* Exercise directions
Copy the records word for word, from their start through the line containing "For every layout", inclusive.

════════════════

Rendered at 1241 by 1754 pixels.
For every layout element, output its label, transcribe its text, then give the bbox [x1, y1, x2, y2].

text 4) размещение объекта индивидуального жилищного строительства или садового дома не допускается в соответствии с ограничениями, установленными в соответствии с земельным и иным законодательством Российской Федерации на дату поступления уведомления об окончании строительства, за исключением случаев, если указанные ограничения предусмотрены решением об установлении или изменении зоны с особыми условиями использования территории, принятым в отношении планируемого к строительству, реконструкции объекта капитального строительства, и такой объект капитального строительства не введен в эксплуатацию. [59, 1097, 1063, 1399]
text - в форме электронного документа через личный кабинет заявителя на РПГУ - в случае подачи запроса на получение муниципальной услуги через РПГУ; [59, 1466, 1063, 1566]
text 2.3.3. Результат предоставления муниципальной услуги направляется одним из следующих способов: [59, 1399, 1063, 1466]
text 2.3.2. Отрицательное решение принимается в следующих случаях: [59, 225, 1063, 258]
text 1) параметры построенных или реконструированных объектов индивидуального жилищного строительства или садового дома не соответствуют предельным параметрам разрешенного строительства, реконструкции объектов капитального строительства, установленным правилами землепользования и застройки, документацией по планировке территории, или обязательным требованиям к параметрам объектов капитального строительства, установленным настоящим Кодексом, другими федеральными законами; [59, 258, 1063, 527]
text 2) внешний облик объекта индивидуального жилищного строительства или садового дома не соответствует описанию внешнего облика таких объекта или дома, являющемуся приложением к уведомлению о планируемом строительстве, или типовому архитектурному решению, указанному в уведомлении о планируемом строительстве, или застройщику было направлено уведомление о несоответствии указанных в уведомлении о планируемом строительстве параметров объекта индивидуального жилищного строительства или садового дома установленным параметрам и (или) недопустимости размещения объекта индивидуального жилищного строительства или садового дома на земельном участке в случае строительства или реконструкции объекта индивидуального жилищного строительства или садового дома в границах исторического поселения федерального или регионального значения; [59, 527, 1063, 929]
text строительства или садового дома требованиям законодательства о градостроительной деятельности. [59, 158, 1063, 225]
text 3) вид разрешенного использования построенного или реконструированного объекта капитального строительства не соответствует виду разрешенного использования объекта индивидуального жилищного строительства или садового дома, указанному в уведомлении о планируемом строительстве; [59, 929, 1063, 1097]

════════════════

* Problem solution
Rendered at 1241 by 1754 pixels.
For every layout element, output its label, transcribe its text, then give the bbox [x1, y1, x2, y2].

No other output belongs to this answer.